I was excited to start the pillow series from Diana Rupp’s “Sew Everything Workshop” . I got enough fabric for three of the four pillows in the book: The Envelope, Please (envelope pillow), the Bloom and Border Pillow (standard throw pillow, with a quilted border), and the Zip-o-riffic Pillow (zippered pillow). The envelope pillow is a one-spool (easy) project, while the Bloom and Border pillow and the Zip-o-riffic pillow are both two-spool (less easy) projects. The Piper’s Pillow (a throw pillow with a piped border) is a three-spool project, which is much too hard for me to even consider trying right now.
For a while I was unsure if I had calculated the amount of fabric I would need correctly, so I did a marathon measure-and-cut session and cut out the fabric for all three pillows at once. This way, if I needed to get more fabric, I could go back to the store before they sold out of it. I spent quite a bit of time beforehand diagraming the most efficient use of my fabric.
The geometric acrobatics were sort of fun, and well worth it. I had enough fabric, but not a lot of leftover wasted fabric. Yay!
The pattern for the envelope pillow was easy, and relatively quick. I didn’t have any real problems, and don’t have any complaints about the instructions. I appreciate how it is easy to get the pillow form in (since it’s an envelope pillowcase), and how you don’t have to do any hand stitching to secure the pillow.
And, my boyfriend likes it, yay!
Grade: A. This is an easy, fun project that makes a 16″ x 12″ envelope-style pillowcase. It’s also very easy to modify, as the many variations that people have made shows! Brownie Knits made a larger envelope pillow with French seams in a Craftsy.com class from Diana Rupp- you can read her review of that pillow here.
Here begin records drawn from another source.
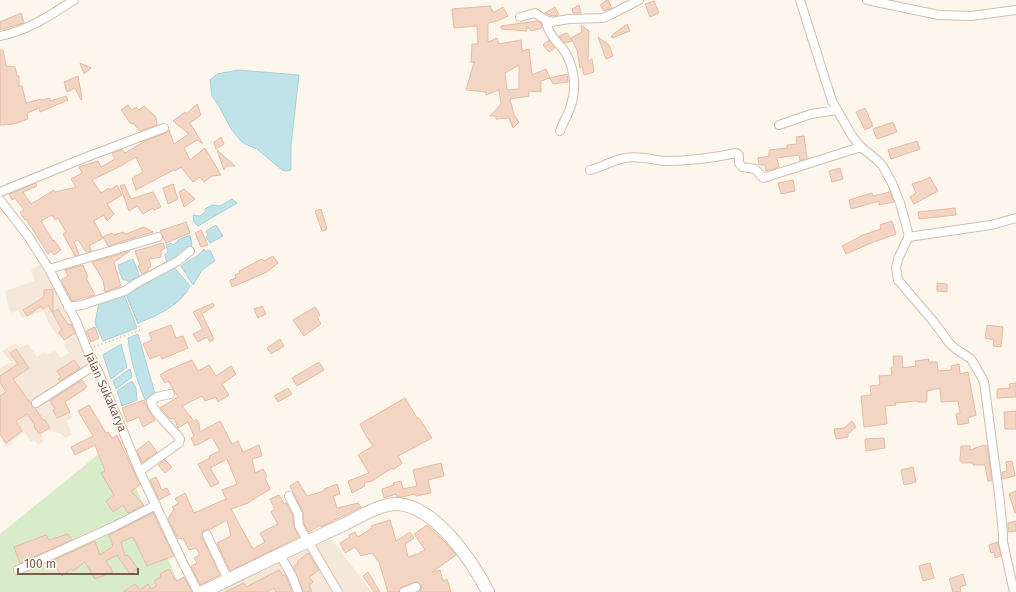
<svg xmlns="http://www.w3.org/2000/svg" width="1016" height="592" viewBox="0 0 1016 592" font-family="'Fira Sans',sans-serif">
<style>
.residential{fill:#f5e8da}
.green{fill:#d8ecc9}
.water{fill:#bfe3e8;stroke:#a5d3da}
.building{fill:#f3d5c3;stroke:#e6bba3;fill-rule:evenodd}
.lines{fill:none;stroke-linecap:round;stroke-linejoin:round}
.minor-casing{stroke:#d1beb0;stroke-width:10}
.secondary-casing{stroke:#d6c0b0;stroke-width:14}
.path{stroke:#d9b8a5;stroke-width:1.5;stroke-dasharray:1 3;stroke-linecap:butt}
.minor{stroke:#fff;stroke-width:8}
.secondary{stroke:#fff;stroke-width:12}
.labels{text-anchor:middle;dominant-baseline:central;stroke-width:3;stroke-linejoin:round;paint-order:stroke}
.street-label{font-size:12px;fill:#7a5c4d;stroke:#fffaf3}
</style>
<rect width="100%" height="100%" fill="#fdf6ec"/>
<path class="residential" d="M43,263L94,366L81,376L86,390L65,401L72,418L67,421L72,435L66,438L61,434L48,430L41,434L44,441L38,445L34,440L31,442L24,431L12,441V444L6,447L0,437V368L11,362L2,351L16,343L19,348L28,344L37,357L45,352L46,355L55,351L61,358L69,353L64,345L67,342L65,337L59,338L48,322L44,311L22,318L18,310L11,313L9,309L5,291L35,281L31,270Z
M331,539L372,592H203Z"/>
<path class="green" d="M115,441L180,586L171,592H0V534Z"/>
<path class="water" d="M238,70L299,75L291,145V170L286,171L282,170L257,149L245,144L241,141L231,129L219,106L212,96L210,80L217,74Z
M232,199L237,203L198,226L194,222L193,215L200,216L206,211L205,209L212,205L220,206Z
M216,225L223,236L210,243L206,237L208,235L206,231Z
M190,235L192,245L180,254L177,260L167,264L165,255L168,251L166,245L171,243L173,245L177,242L178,240Z
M204,249L206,252L210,250L215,261L202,270L193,285L181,266L197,256Z
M133,259L140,277L132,282L122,279L118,265Z
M174,267L190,286C180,306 158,315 138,323L125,292Z
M124,294L137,328L103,341L95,323L99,302Z
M138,334L155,394L145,400C136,377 131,362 128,338Z
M121,344L127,367L111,379L103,355Z
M130,369L132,377L116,389L113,381Z
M132,381L136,388L137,400L122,406L117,391Z"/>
<path class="building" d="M607,0H608L612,8L604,11L600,5Z
M654,1L659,13L650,17L645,4Z
M579,5L581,13H573L572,9Z
M491,6V10H493V13L503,7L508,16L497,21L488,23V42L497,38L499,44L521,40L522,51L529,49L532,75L546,69L550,78L541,81V92L529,91V96L510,99L514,115L519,122L513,128L509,118L496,119V116H490L501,104L499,90L486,95V92L466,90L474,62L471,63L472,44H478L477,26L454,28L452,9ZM519,65V89L507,90L505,73Z
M555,7L559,15L552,16L545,13Z
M21,13L24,23L0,30V22Z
M537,21L541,23L542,28L531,31L527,26V31L501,29V26Z
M627,24L630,31L612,38L611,36Z
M581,25L589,31L588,61L592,59L594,72L584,75L582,66L580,68L577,50L571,38L582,32Z
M567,33L572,41L565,43L559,36Z
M598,37L609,45L613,56L606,59Z
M549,40L555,48L549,52L543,45Z
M0,50H3L6,66L15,67L17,76H19V86H22L26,103L41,99L42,100L50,98V101L66,96L68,100L40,112L39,108L27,113L28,119L14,124L0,125Z
M80,63L91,68L84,74Z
M567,74L568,82L553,84L550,78Z
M78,76L82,99L81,100L75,88L67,92L64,82Z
M197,104L201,115L190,123L203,144L197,140L184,148L190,160L205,148L221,175L212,176L204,182L200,177L193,182L181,167L175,171L174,170L160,177L136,190L132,178L143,172L136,157L117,168L92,180L101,193L109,188L110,190L117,185L122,195L107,204L114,214L107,221L104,215L94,221L103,238L89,246L92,251L86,252L78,240L74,242L79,254L75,256L63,234L66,232L58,218L55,220L52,215L41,221L53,241L54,240L61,250L54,255L51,251L48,254L26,219L25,220L20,212L24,210L15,198L12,200L9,194L36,183L37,186L23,192L31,204L54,190L55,192L76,187L71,179L82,173L79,167L98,161L101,167L115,159L112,153L122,150L125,153L147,140L166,133L169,130L174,144L189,134L173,121L185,112L186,114Z
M128,105L132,110L136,107L139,110L144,106L156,117L157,125L140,131L133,123L131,124L121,110Z
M865,108L873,126L865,130L856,112Z
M893,122L897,132L877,139L873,129Z
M804,136L807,158L800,161L799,155L777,158L779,167L766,171L765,165H759L758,158L769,156V150L787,148V145L797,144L796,137Z
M221,137L224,144L216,149L214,142Z
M917,141L920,149L891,159L888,150Z
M217,150L235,166H226L224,170Z
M840,168L843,179L832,182L829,171Z
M930,177L938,191L914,204L910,197L916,193L912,184L920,181V182Z
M793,180L795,191L781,194L778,183Z
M124,184L131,199L153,192L161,207L154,210L153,208L143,214L137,206L129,211L120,186Z
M173,184L178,199L168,204L163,188Z
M184,189L195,199L184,207L179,192Z
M890,192L894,202L879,205V201L851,209L849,200L872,193L873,196Z
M955,208L956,215L919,219L918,212Z
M321,209L327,229L322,231L315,211Z
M892,221L896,234L871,243L846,254L842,246L863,235L881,229L880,225Z
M186,222L190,233L166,243L160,231Z
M144,227L153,232L108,246L103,237L112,233L114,235L123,232L126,234Z
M201,230L208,245L201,247L195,233Z
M163,243L165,248L161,251V257L149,259L151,266L148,269V271L142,274L138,266L140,265L135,251Z
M130,251L114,262L121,286L105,292L103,280L92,262Z
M273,256L278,263L267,272L232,287L230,280L236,278L235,275L240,273L239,271L262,259L264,261Z
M83,265L88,277L86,278L95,295L72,301L61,280L68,276L65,270Z
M937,283L947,284V292L937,291Z
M53,289V312L58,309L68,325L71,324L75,333L64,340L59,332L62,330L48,305L43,309L41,306L27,316L23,310L44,297V290Z
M213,303L214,306L202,314L214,339L210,342L207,337L198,342L193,334L203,329L193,312Z
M262,306L266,314L258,318L254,309Z
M315,307L320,315L317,317L321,324L304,336L293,320Z
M171,325L176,338L183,336L188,348L162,359L160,355L150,359L143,344L152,340L149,333Z
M987,325L1003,327L1001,347L993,346L994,340L985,338Z
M95,327L99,338L91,342L86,331Z
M280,339L284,346L271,354L267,348Z
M16,349L29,368L13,379L28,400H29L32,406L35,408L43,420H45L50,428L39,434L34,426L35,425L27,414L16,421L22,431L6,443L0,434V396L6,392L0,382V376L18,364L10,353Z
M893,356H902L903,368L916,366L915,361L929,359L928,362H937L938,371L951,370V366L959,364L960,374L968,372L976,415L968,418L969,423L958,425L956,414L960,413L958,401L941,402L940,388L927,391V402H918V401L895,403L896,405L885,406L887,424L864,427L861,396L871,395L870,386L880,385L879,376L892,375L891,367H894Z
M74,360L80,368L60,381L58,379L61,377L57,371Z
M192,360L198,371L209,365L216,376L231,366L236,374L222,384L229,395L218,402L216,397L205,401L202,396L182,406L194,421L196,419L199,423L200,432L220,421L232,444L238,441L243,452L259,445L262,456L252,459L255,473L263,469L267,477L265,478L270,489L248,503L231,509L253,549L265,542L260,533L278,524L271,512L275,509L270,499L279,495L284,504L286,503L293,516L294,527L299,537L230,571L217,543L231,536L227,520L209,530H204L202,534V537L220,575L200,585L191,566L197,563L194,558L200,555L196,548L189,550L183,538L178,539L168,519L174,509L172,507L179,503L175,499L185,493L194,513L226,499L222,490L237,484L227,459L210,468L219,483L211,487L198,464L210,458L209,456L220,451L212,437L195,446L191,438L194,436L188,422L178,428L174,418L170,419L160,408L178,397L168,381L165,383L160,375L168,370Z
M319,362L324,370L297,386L292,378Z
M82,380L87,387L65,402L70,412L57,418L53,410L55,409L50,401Z
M1016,383V397L997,398V389L1010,388L1009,384Z
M288,388L292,394L278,402L274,396Z
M405,398L417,418H419L432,438L398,456L402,463L393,470L392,468L372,481L364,483L365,486L352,493L348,481L369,473L358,455L373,446L366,436L360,424Z
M144,400L149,411L155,420L143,427L139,417L127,422L122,408Z
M89,405L106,433L108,432L112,438L117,435L140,485L131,491L144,505L128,513L123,505L113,512L106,501L114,495L101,473L105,471L95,445L75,455L71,447L93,436L78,411Z
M1016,411V429H1005L1004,412Z
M852,421L856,427L848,434V437L836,439L834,429L844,428Z
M884,438L885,448L866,451L865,439Z
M149,441L157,452L142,463L137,450Z
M984,445L985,446L987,445L992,481H988L985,465H973V463H962V461H960L961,446H970V450Z
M165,460L172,467L165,473L158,465Z
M1012,461L1015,476L1002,479V472L1007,471L1006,462Z
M441,463L444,476L428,480L431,493L416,496L415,494L402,497H397L396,494L384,498L382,489L394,485L393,483L401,481L403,489L417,486L413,470Z
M913,467L916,482L904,485L901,470Z
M156,477L162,490L167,488L170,494L159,500L150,480Z
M298,481L307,496L324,491V489L337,484L340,494L333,496L337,508L358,503L361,507L321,527L320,525L309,532L304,524L303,512L290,486Z
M1016,491V513H1015L1009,494Z
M153,513L174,556L147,566L133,537L121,542L125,556L128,555L138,569L130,574L117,555L106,561L113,572L95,579L85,562L73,571L71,569L62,576L53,563L52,561L95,541L100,555L113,546L109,535Z
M390,520L396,541L410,532L414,538L405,544L408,557L421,553L420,552L425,550L414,534L427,525L446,543L456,555L432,572L440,570L443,581L447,579L451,592H418L421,590V585L416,582L402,587L399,592H388L379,562L372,553L361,556L355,547L345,553L340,543L350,537L349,535L355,532L358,537L372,528L371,526Z
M1016,521V531L1008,532V523Z
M68,534L72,540L20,563L14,547L46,535L49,540Z
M998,542L1001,556L995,558L994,552L991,553L989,545Z
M308,553L319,570L309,577L313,582L309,585L312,592H303L293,567L298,564L297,562Z
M930,563L934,578L923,581L919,566Z
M169,569L176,581L184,577L192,592H123L135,584L140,590L148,584L151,589L157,586L154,581L161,577L160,574Z
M279,570L283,576L285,574L292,592H276L274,588L267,592H225L244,583L246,587Z
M368,572L380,592H374L363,576Z
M963,574L966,585L960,587L961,592H953L949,579Z"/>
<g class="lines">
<g class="minor-casing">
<path id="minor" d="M800,0L832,101L852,136L861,147L877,160L882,165L892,183L900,203L909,236L898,259L896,268L898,280L933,321L950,344L956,349L971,359L981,376L984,382L999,494L1003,533V542L1014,592
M867,0L939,15L971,16L1016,10
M520,17L535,13L546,20L551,22L569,19L603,18L610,15L639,0
M546,20C547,32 556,41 563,49C574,64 577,88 571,105C569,114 563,122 560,131
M0,36C27,31 51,15 74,0
M779,125L811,114L837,110
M590,170C602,167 613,160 625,158C638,155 652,160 665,161C689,161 713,158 736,153L739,155V163L742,167L755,169L763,178L861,147
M0,192L84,158L164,128
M0,200L28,236L49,269L76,321L87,349L98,371L139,470L183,563L198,592
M908,237L991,225L1016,218
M49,269L158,237
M68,307L82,305L125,291L135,284L178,261L190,251
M36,403L95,365
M140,471L179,443L180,439L177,435C170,427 152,411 151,401L157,397L170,394
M289,496L298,514L299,526L338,592
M207,535L228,580
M280,555L292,576L298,592
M18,570L115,526L156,505
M404,592L416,587"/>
</g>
<g class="secondary-casing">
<path id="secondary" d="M203,592C250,569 297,546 345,524C359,517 382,503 398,504C436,507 472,561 488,592"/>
</g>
<path class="path" d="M94,347L140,330L139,325L128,299"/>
<use href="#minor" class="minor"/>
<use href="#secondary" class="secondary"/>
</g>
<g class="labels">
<g class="street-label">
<text transform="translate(106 392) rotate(66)">Jalan Sukakarya</text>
</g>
</g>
<path d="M18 568v6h120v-6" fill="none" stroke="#7a5c4d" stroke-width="2"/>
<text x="24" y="568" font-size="12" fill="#7a5c4d" stroke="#fffaf3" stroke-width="3" paint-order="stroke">100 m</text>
</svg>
The Tokyo Tie bag from Diana Rupp’s “Sew Everything Workshop” is a popular project; do a google search for it, and you’ll see that people love it. It is quick and easy (for people who know what they are doing; for me it’s a week-long project.) I was excited to make a cute, casual purse. The design is forgiving enough so that small differences in the the size or shape of your cut-out pieces of fabric won’t matter. I cannot find the right kind of pattern paper in stores, so I had to use butcher paper for the pattern.
The pattern was easy to make, but would have been impossible for my drawing-challenged hands to make without “Collins Quilt & Sew Ruler 2″X18″. Because Wrong had already made a Tokyo Tie Bag following the instructions in the book, I knew that the bag as given creates a tiny little thing. Wrong thinks that this makes it simpler for beginning sewers and helps them not waste fabric and money if things don’t work out, but I think giving people instructions to make a purse they can’t use without looking like a giant is a waste, and is simply a waste of money. So, I sized up everything by 1.5. Here are the old and new measurements in inches:
- 18 3/4….28 1/8
- 2 3/4…….4 1/8
- 1 1/8……..1 11/16
- 2 1/2……..3 3/4
- 5 5/8……..8 7/16
I added as big a pocket on the inside as I could. Best of all, I gave this bag to one of my friends. Using the purse as a present was extra motivation to do a good job and finish quickly, instead of having a half-finished project sitting around for a month, then losing interest and never finishing it.
Grade: A-. This is a very good beginners project, I just felt it needed to be a bit larger, and am glad I sized it up.
We are using the beginner’s sewing book ( “Sew Everything Workshop” by Diana Rupp) to learn how to sew. I needed a pincushion, so I made the Den of Pin Pincushion. It’s a one-spool project (easy).
I was fully prepared to have had to have done my Simplicity 1971 reversible aprontwice in order to actually make an apron instead of a disaster, so I bought twice the amount of fabric needed. So, I had plenty of leftover fabric to use in other projects. I chose my black and white fabric with green embroidery thread. I chose the circular pincushion- you just use a cd to trace a circle on the wrong side of you cloth, so it’s super easy. It’s supposed top be topped with a button, but I didn’t feel like doing that step.
Even though this is an easy project, I still had a few problems with it.
1) Luckily I already had polyfill from when I made a scissors keeper from Crewel Embroidery by Sue Hawkins.
I think I went a little overboard with the stuffing, because I wanted to make it nice and firm. Oh well, not a big deal.
2) It was difficult to get the embroidery thread through the pincushion. I was using a big, thick needle, but I actually managed to break it. You can see that it isn’t a perfect circle and the “petals” aren’t perfectly spaced, but I am happy with it.
3) You hand sew the part where you put the stuffing in using whipstitch, which turned out a little messy when I did it. Yes, this is probably 100% my fault, but I like to complain.
4) What is the pun or reference? Den of Pin Pincushion- I don’t get it. Can anybody tell me?
Project grade: A. Yes, there were some problems, but they were my fault. Easy and useful project.